Más aún. ¿Cómo es posible que se invierta una cantidad desorbitada de dinero (aunque sean donativos) para embellecer una imagen, por muy digna de culto y respeto que sea, con vestimentas lujosamente ornamentadas con bordados de oro y piedras preciosas? ¿Por qué lo permite la Iglesia? Mucho me temo que si objetara tal desatino, los propios representantes de esa Iglesia serían objeto de la furia y fanatismo popular. Así que es mejor seguirles la corriente y todos contentos.

Las tradicionales procesiones de Semana Santa son una manifestación religiosa que forma parte del imaginario popular y cultural, con un arraigo extraordinario y, en según qué localidades españolas, representan, no solo la religiosidad del pueblo, sino que también podría considerarse lo que ahora se denomina patrimonio inmaterial de la humanidad. Forman parte de la escenificación religiosa y no habría Semana Santa sin los pasos en las calles y las saetas en los balcones. Pero lo que más me desagrada es la condición de espectáculo de masas que, por lo general, se le da a esa exhibición pública.

Como anécdota ejemplarizante, recuerdo que durante mi último periodo de las milicias universitarias como alférez en Jerez de la Frontera, en la Semana Santa de 1975, tuve que desfilar en uno de los pasos de la cofradía a la que pertenecía mi Regimiento. Yo iba, como oficial, al frente de mi Compañía, con el sable descansando en el hombro derecho, desfilando a paso lento y al compás de la marcha militar propia para la ocasión. Pues bien, parecía que, en lugar de una ceremonia religiosa, se estuviera representando una obra de teatro al aire libre: la gente sentada a ambos lados de la calle, comiendo pipas y todo tipo de golosinas, mientras los vendedores ambulantes cruzaban la procesión, pertrechados con una bandeja sujeta a la cintura, en la que llevaban la mercancía, y gritando “pipas, cacahuetes…”. Un crío me señaló, emocionado, diciendo a su madre “mira mamá, un cadete. Ello me hizo sonreír, pero, por lo demás, me sentí como un actor o, peor aún, como un mono de feria ante una multitud exultante.
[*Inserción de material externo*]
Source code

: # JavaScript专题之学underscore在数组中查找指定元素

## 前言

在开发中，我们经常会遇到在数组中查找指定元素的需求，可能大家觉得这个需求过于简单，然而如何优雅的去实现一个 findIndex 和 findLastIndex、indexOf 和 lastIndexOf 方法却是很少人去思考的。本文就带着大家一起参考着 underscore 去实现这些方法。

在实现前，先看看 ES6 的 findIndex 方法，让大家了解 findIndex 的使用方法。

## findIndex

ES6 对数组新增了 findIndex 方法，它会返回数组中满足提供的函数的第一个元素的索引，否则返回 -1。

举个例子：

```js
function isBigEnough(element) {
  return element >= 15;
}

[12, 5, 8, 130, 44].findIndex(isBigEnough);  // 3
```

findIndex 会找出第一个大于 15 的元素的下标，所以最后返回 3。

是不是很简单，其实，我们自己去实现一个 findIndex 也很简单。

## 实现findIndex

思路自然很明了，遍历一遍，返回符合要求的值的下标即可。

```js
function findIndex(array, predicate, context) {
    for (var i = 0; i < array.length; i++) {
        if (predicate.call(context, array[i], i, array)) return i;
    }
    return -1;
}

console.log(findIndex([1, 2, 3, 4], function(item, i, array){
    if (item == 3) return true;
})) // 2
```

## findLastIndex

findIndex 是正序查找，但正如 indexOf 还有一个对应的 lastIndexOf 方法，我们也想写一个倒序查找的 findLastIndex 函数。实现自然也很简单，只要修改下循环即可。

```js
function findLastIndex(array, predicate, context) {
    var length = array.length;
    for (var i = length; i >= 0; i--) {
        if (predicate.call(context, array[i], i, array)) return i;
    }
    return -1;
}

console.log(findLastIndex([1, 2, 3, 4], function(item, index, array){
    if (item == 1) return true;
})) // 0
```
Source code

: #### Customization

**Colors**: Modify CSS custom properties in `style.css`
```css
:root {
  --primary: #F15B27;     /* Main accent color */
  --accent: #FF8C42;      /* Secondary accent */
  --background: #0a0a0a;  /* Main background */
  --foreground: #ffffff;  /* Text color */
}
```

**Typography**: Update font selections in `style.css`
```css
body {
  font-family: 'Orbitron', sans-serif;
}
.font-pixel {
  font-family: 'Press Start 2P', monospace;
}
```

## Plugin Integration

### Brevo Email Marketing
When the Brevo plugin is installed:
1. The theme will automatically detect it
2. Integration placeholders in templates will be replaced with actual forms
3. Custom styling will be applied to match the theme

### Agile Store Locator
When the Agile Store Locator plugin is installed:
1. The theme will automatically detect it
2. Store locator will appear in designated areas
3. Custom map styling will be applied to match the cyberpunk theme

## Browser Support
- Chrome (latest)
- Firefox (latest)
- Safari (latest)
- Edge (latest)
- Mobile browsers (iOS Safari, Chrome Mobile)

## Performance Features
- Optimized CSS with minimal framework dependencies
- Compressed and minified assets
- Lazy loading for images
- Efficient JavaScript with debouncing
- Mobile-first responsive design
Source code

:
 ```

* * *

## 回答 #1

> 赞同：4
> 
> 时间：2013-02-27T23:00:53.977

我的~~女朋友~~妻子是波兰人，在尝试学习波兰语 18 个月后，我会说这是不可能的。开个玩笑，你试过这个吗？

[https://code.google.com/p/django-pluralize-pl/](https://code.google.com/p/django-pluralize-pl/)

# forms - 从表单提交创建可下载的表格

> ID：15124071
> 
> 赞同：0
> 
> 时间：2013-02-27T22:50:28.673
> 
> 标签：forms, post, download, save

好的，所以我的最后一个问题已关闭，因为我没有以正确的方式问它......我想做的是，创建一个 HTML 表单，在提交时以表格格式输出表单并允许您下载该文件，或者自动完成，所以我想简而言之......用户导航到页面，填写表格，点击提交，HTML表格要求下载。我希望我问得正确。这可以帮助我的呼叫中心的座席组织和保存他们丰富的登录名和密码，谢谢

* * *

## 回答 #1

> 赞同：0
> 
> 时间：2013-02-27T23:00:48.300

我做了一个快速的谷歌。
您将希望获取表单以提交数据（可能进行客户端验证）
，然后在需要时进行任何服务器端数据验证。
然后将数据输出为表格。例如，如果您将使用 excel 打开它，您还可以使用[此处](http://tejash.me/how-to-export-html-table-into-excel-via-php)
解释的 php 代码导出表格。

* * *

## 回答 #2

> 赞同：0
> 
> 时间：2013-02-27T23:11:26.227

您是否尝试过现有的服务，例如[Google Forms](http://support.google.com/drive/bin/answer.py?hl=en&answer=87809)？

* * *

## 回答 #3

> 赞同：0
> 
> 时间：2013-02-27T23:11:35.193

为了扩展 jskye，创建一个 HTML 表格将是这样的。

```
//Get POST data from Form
Sin duda alguna, las procesiones de Semana Santa tienen una raigambre popular imperecedera y, si les restamos lo que tienen de folclore y de exhibición social fuera de lugar (esos famosillos asomados a los balcones con sus parejas, riendo y haciéndose arrumacos, ajenos al verdadero sentido de lo que acontece en la calle), merecen todos mis respetos, aunque las considere algo ya impropio de nuestro tiempo.

Y lo que sigo sin entender es que, en pleno siglo XXI, todavía se hagan procesiones, como las que recientemente han tenido lugar por diversos lugares de la geografía española, para que llueva, una práctica se me antoja muy primitiva. Una cosa es tener fe y rezar para obtener un favor divino y otra este tipo de manifestaciones que me retrotrae a tiempos pretéritos en los que la incultura y la superstición estaban al orden del día.

Bendecir un objeto, un coche, un animal de compañía, una vivienda, etc., se asemeja más a lo que hace un chamán para proteger al creyente, a su familia y a su casa de los malos espíritus, que algo propio de una Iglesia moderna. Nuevamente la pregunta: ¿Fe o superstición?

Para terminar, solo añadir que la fe, el fanatismo y la superstición son, en muchos casos, enemigos acérrimos de la medicina moderna y de la salud, cuando alientan, directa o indirectamente, al enfermo a abandonar el tratamiento habitual y clínicamente contrastado para convencerle de que solo la oración o el curanderismo podrán sanarle. ¿Cuántas muertes se podrían atribuir a esas creencias y actitudes?


La fe nunca debe contagiarse de fanatismo ni mezclarse con la superstición.